Now that iOS 17 has been released to the public, your iPhone will eventually fetch the update and install it automatically. However, that can take anywhere from a few days to even a few weeks, as Apple prefers to avoid forcing updates on hundreds of millions of iPhones at a time.
Fortunately, you don't have to wait for this automatic update; you can have your iPhone go out and fetch iOS 17 right away. Here's how.
Step 1: Open the Settings app on your iPhone.
Step 2: Select General.
Step 3: Select Software Update.
Step 4: If you haven't already updated to the latest release of iOS 16 (iOS 16.6.1 as of this writing), you will see an option here to install that update. Skip this and look for "Also Available" at the bottom of the screen and select Upgrade to iOS 17.
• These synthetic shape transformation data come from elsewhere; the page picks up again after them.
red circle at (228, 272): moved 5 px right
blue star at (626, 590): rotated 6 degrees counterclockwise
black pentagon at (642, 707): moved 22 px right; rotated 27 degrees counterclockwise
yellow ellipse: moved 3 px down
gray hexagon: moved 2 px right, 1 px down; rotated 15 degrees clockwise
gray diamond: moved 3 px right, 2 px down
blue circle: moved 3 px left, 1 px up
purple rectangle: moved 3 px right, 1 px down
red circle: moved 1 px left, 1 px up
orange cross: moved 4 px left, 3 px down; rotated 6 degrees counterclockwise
In most cases, you can go directly to iOS 17. however, if the "Upgrade to
Step 5: When the update appears, select Download and Install and agree to the terms and conditions when prompted to begin installing iOS 17.
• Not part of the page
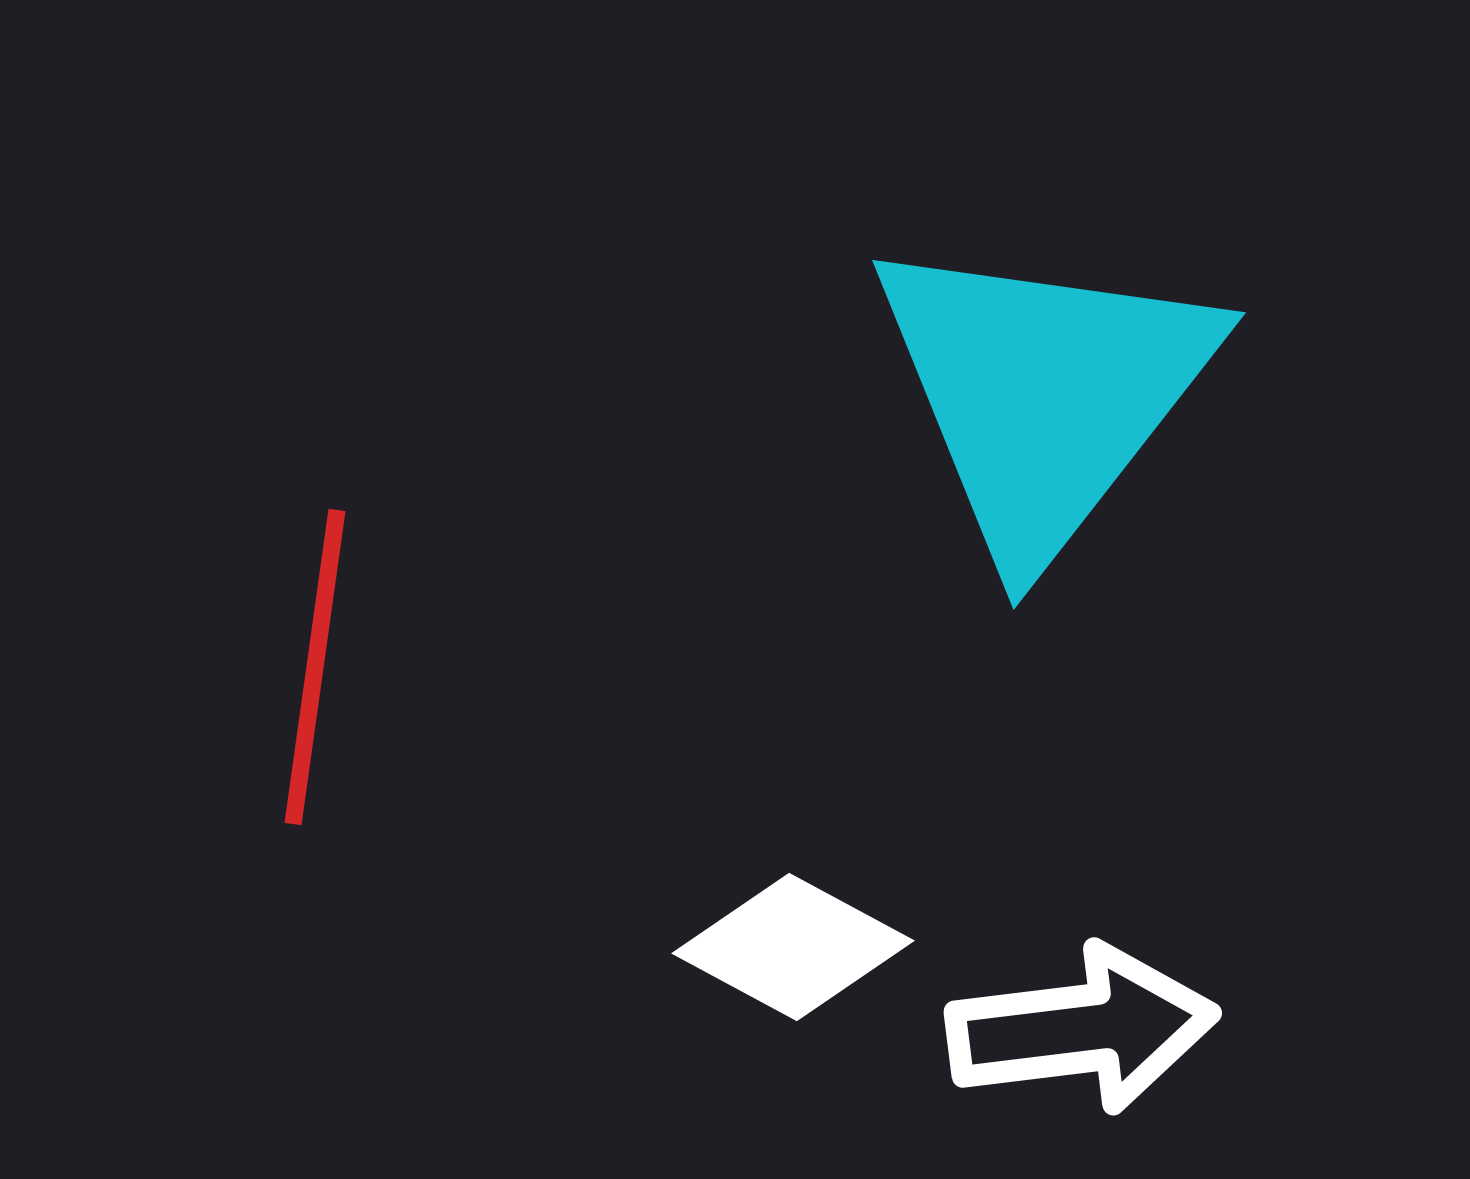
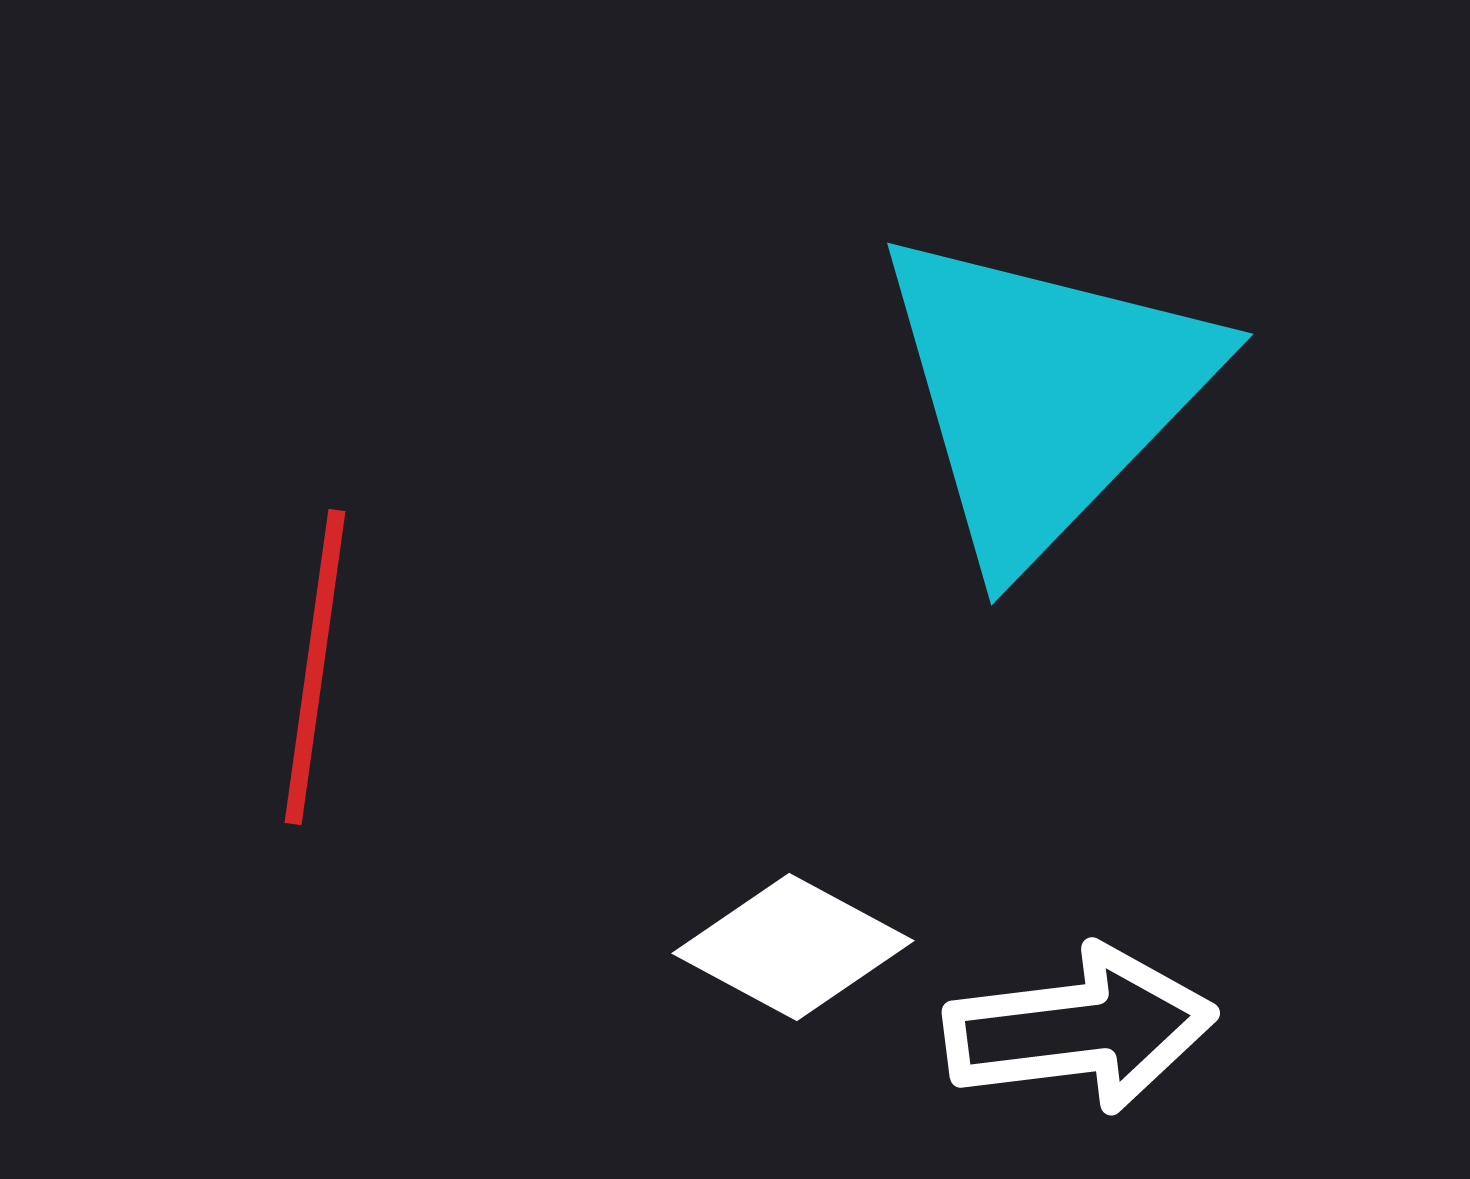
cyan triangle: rotated 6 degrees clockwise
white arrow: moved 2 px left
Step 6: If you're downloading over a cellular data connection instead of Wi-Fi, you'll see an additional prompt to confirm you want to use cellular data to download the update. Select Continue to confirm, or Cancel if you'd rather wait until you have a Wi-Fi connection available.
Step 7: It may take up to an hour or more to download the iOS 17, prepare it, and then install it on your iPhone. Once that process completes, your iPhone will restart and take you through the usual series of welcome and setup screens.
In most cases, updating to iOS 17 should be a smooth process. However, there are a few common problems you may encounter.
Step 1: If you're not seeing the iOS 17 update appear in General > Software Update, here are some things to try:
- Make sure your iPhone is compatible with iOS 17.
- Check your internet connection. In some cases, you may need to use a Wi-Fi or 5G connection for it to show up, which is probably a good idea anyway, as it's a pretty big download.
- If you've been participating in the public beta or developer beta program, you may have already installed the final iOS 17 release, which was sent out to beta testers on September 12 after Apple's iPhone 15 event, six days ahead of the public release on September 18.
Step 2: If you see "Update Requested" after selecting Update Now, you'll simply need to be patient. This means that there are a lot folks downloading iOS 17 at the same time, and you're simply waiting your turn in the queue.
Step 3: Make sure you have enough free space on your iPhone before you start. The bare minimum is 2GB, but more is better. Generally, your iPhone will tell you if there's not enough space when you try to install the update, but it can sometimes fail to do so if you're really close to the line, in which case the update may just fail to fully download or install.
You can see what's taking up space on your iPhone by going to Settings > General > iPhone Storage. Your iPhone may provide some recommendations on how to clear up space, or you can select individual apps to delete or offload data to free up some more space.
Step 4: Sometimes, an iOS 17 update may fail due to a corrupted download. In this case, you can delete the downloaded update in Settings > General > iPhone Storage, and try downloading it again from Settings > General > Software Update.